If you sort the luck out differently, with K winning it all in 1999 and 2002, but losing in the Sweet Sixteen in 2010 and in the title game in 2015, which is all heavily luck-based, then there's quite a different narrative right now. 5 titles in 12 seasons from 1991 to 2002 puts him in the GOAT conversation already, with any intelligent person understanding that it's more impressive than Wooden's run from a probability standpoint.
However, zero titles in the ensuing 15 seasons, and only two Final Fours (2004 and 2015 in this adjusted luck hypothetical), along with an objectively declining ability to coach defense, puts him in Bowden/Knight/Paterno territory: a once-great coach who can muster up a Final Four run once every 5-10 years and win a ton of games each season with the best talent, but is on the decline in major aspects of the job and should step down sooner rather than later for the good of the program in the long run.
The real difference between that awful narrative and the "we just won a national title two years ago, so let's just count our lucky stars we still have K" narrative is at least largely, if not mostly, due to luck. The optimistic narrative in the parallel luck universe would be "the man gave us 5 titles in 12 seasons - he can stay at Duke as long as he wants." I'm fine with that as well. But the reality of decline in certain major areas isn't even argued against with that narrative.
We'll have the best talent or close to it almost every season until K retires.
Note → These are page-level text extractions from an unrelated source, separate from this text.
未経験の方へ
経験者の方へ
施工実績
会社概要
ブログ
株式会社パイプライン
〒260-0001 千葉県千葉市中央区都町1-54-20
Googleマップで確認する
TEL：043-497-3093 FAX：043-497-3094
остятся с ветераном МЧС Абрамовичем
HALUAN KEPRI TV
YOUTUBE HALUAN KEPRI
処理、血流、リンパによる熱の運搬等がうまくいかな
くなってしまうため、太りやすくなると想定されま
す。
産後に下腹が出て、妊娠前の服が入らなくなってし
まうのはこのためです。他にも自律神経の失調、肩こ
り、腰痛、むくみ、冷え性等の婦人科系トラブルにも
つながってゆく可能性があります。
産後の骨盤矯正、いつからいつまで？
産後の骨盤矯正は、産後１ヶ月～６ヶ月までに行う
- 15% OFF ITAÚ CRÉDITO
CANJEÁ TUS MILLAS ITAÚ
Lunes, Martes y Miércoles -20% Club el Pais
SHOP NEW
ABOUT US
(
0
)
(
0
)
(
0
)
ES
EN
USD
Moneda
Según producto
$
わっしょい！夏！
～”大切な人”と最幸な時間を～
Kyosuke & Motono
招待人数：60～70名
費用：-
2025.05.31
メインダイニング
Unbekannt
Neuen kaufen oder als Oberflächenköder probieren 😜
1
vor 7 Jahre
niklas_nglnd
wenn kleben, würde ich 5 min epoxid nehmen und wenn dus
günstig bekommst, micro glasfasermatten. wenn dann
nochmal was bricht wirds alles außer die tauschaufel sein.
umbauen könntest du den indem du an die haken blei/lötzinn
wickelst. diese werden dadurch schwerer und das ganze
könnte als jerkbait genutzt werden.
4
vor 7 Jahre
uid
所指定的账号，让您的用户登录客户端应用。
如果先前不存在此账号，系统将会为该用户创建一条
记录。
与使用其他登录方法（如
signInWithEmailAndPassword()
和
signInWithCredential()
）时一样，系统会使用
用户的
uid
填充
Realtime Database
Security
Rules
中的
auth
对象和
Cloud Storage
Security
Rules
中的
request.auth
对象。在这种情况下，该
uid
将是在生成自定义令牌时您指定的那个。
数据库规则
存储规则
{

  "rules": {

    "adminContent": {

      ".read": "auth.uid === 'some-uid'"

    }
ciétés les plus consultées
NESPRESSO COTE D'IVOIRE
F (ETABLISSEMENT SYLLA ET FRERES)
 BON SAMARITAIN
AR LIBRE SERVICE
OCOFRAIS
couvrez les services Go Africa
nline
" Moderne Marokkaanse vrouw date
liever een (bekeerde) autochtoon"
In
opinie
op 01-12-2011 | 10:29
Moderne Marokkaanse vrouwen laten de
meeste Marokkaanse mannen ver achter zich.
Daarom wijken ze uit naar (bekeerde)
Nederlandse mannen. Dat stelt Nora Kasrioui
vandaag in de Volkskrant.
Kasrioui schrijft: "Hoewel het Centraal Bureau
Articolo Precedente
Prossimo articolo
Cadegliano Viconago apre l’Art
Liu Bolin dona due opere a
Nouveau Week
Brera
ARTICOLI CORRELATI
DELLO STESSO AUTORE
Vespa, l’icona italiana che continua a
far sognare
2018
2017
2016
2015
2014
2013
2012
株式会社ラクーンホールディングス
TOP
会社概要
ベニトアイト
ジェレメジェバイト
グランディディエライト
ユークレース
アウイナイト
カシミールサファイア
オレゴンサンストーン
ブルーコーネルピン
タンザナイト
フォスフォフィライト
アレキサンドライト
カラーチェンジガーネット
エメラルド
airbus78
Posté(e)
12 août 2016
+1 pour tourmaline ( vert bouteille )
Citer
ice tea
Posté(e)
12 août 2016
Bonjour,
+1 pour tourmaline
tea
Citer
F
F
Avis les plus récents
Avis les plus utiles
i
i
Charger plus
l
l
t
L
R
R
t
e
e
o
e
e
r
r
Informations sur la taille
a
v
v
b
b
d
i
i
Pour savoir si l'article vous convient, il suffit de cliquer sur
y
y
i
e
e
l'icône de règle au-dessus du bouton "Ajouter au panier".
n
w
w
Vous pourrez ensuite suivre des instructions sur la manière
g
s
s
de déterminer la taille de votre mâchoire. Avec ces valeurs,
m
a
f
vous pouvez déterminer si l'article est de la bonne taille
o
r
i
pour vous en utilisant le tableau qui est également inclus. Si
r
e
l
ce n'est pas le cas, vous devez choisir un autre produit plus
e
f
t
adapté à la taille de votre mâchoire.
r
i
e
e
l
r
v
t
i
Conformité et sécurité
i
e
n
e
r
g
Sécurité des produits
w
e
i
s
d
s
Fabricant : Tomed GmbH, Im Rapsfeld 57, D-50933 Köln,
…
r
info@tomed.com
I'm pretty sure of that. But the most miserable sports fans, aside from the fans who simply never have a good team to root for, are the fans who have great players to root for but lack the coach to pilot them to the expectations that come with having great players.
SeanMayTriedToEatMe said:Sure, there has been more bad luck than just the examples I cited, but again, the luck sorted itself out over 30+ years. There was tremendous good luck in Laettner's shot and 10/10, 10/10 in 1992. There was good luck in pulling off one of the most monumental upsets in basketball history in 1991. There was good luck in the Miracle Minute, which - who knows? - may have been necessary to give the 2001 team the confidence to come back from a huge hole against Maryland later, which in itself could be considered good luck.
I would not consider failing to beat Louisville's 2013 team to be bad luck, regardless of who was healthy on that Duke roster.
2017... come on. 2017 is kind of the whole point.
DurhamSon said:I would say he kept us in contending title position pretty consistently through 2011. Only twice from 2002-2011 were we not in the top 6 or 7 of Pomeroy, which i'd say is a "title contending" range. Even if we didn't make the FF because of variance -- unless of course you think the Pomeroy rating don't tell the entire story and there was a systematic limiting roadblock in the coaching not reflected in the ratings -- we were at least in position to contend.
2012-2017 we were in contending position just twice (and really, fringe in 2013). Otherwise, not even close. We were fortunate to cash in during that 2015 contending year, but then again like you mentioned, it's balanced out from being unfortunate during those 8 seasons from 2002-2011 only going to two FFs.
It's the only contending essentially 1.5 times in the last six seasons which bothers me.